Universalização do saneamento impulsiona saúde, turismo e produtividade
A universalização do saneamento básico na Bahia pode representar uma das maiores alavancas de desenvolvimento social e econômico do estado nas próximas décadas. É o que aponta o estudo “Benefícios Econômicos da Expansão do Saneamento na Bahia”, divulgado pelo Instituto Trata Brasil em parceria com a EX ANTE Consultoria. A pesquisa analisa a evolução do setor entre 2000 e 2024 e projeta os impactos até 2040, prazo definido pelo Marco Legal do Saneamento para a universalização dos serviços, além de estimar os efeitos permanentes que devem permanecer após esse período.
Os avanços das últimas décadas são expressivos. Entre 2000 e 2022, cerca de 3,4 milhões de baianos passaram a ter acesso à água tratada e 3,1 milhões passaram a contar com coleta de esgoto. O número de pessoas vivendo em moradias sem banheiro caiu de 3,17 milhões para 182 mil no período. De 2005 a 2024, os benefícios econômicos da expansão do saneamento somaram R$ 156,9 bilhões, superando em R$ 69,8 bilhões os custos sociais estimados, o que demonstra um saldo positivo relevante para o estado.

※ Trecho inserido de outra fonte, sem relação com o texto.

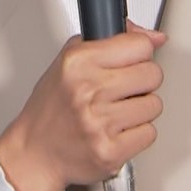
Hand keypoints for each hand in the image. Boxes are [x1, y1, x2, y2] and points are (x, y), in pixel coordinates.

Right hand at [0, 20, 165, 190]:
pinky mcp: (110, 151)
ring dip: (141, 110)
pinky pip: (149, 133)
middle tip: (125, 90)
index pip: (139, 45)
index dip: (140, 54)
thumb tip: (155, 37)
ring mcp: (99, 122)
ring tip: (117, 112)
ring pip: (154, 105)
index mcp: (78, 62)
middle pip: (152, 74)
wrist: (35, 153)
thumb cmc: (51, 109)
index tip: (132, 62)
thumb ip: (112, 41)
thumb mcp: (70, 62)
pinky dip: (137, 134)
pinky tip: (117, 131)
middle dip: (143, 82)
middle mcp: (87, 90)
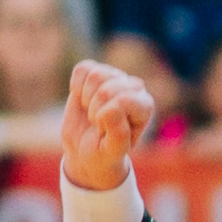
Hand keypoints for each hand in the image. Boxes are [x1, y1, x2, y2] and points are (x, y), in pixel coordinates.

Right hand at [59, 54, 158, 190]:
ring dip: (86, 98)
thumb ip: (118, 134)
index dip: (105, 118)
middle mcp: (135, 88)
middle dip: (94, 110)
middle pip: (106, 89)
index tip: (104, 131)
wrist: (86, 148)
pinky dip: (76, 86)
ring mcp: (116, 77)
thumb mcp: (113, 151)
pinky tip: (83, 99)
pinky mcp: (96, 71)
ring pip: (95, 76)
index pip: (123, 101)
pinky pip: (82, 69)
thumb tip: (110, 109)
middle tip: (96, 123)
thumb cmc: (104, 152)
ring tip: (91, 111)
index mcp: (144, 106)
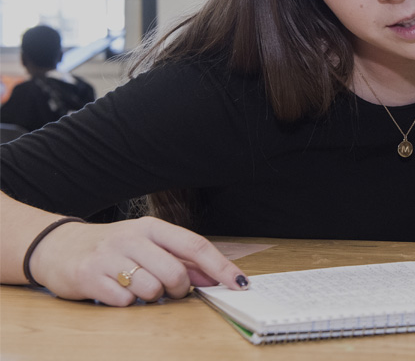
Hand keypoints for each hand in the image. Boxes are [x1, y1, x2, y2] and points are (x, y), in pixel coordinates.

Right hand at [29, 216, 247, 305]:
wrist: (60, 247)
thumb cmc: (114, 248)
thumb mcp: (147, 245)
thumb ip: (180, 259)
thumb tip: (215, 277)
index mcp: (152, 227)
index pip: (195, 246)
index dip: (220, 267)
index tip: (239, 283)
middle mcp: (132, 238)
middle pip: (174, 272)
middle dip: (179, 289)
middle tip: (169, 290)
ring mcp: (109, 256)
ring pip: (151, 289)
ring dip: (151, 297)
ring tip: (138, 288)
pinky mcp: (88, 276)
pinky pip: (124, 301)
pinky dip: (126, 302)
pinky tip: (116, 291)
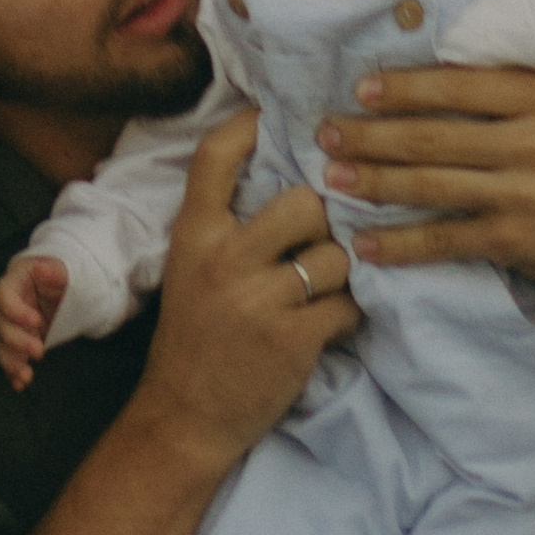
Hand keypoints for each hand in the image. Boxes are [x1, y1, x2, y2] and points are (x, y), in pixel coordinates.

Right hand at [0, 253, 65, 392]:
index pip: (4, 295)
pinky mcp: (18, 340)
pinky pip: (10, 356)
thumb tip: (42, 269)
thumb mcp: (63, 270)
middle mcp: (8, 304)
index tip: (37, 321)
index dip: (16, 311)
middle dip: (17, 341)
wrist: (66, 288)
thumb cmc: (63, 275)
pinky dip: (13, 371)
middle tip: (39, 352)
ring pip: (2, 344)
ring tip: (25, 376)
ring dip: (11, 361)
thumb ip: (54, 271)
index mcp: (15, 281)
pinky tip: (19, 384)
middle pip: (2, 323)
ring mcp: (11, 324)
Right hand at [138, 109, 360, 467]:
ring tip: (325, 291)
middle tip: (319, 242)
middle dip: (324, 221)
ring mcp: (258, 300)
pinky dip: (349, 315)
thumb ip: (227, 225)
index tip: (276, 118)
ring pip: (336, 256)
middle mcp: (224, 259)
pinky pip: (349, 305)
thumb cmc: (194, 336)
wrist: (184, 416)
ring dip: (341, 274)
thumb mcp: (190, 268)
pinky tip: (331, 323)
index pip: (216, 156)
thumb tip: (289, 173)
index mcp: (193, 234)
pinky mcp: (292, 339)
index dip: (250, 124)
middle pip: (305, 201)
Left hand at [315, 65, 534, 339]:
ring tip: (333, 178)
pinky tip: (364, 244)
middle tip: (325, 133)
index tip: (360, 90)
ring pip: (431, 184)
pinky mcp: (518, 238)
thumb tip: (428, 69)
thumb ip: (510, 91)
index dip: (404, 87)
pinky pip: (445, 238)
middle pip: (433, 135)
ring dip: (374, 181)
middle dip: (370, 135)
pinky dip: (400, 243)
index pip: (458, 84)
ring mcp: (526, 191)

Apesar dos avanços, os desafios permanecem significativos. Em 2024, aproximadamente 2,8 milhões de pessoas ainda não tinham acesso à água tratada na Bahia, enquanto 8,6 milhões viviam sem coleta de esgoto. Apenas 47% do esgoto gerado recebia tratamento antes de ser devolvido ao meio ambiente, resultando no despejo diário de cerca de 780 milhões de litros de esgoto não tratado em rios, córregos e praias. Regiões como Irecê, Paulo Afonso e Santo Antônio de Jesus apresentam alguns dos menores índices de tratamento, reforçando a desigualdade regional no acesso ao serviço.
As projeções indicam que, entre 2025 e 2040, os benefícios da universalização podem alcançar R$ 163,3 bilhões, com um saldo social positivo de R$ 87,3 bilhões no período. Os ganhos incluem redução de despesas com saúde — estimada em R$ 1,18 bilhão —, aumento da produtividade do trabalho, valorização imobiliária, fortalecimento do turismo e geração de renda a partir dos investimentos previstos, que devem ultrapassar R$ 55,9 bilhões. A expectativa é que cada R$ 1 investido gere retorno social de R$ 3,70 nas 417 cidades baianas.
No cenário pós-2040, o estudo projeta um legado permanente de ganhos econômicos e sociais, estimados em R$ 178 bilhões em bem-estar acumulado. Para presidente-executiva do Instituto Trata Brasil, Luana Pretto, os dados evidenciam que ampliar o acesso à água potável e ao tratamento de esgoto não é apenas uma questão de infraestrutura, mas uma estratégia estruturante para promover saúde pública, desenvolvimento regional e qualidade de vida à população baiana.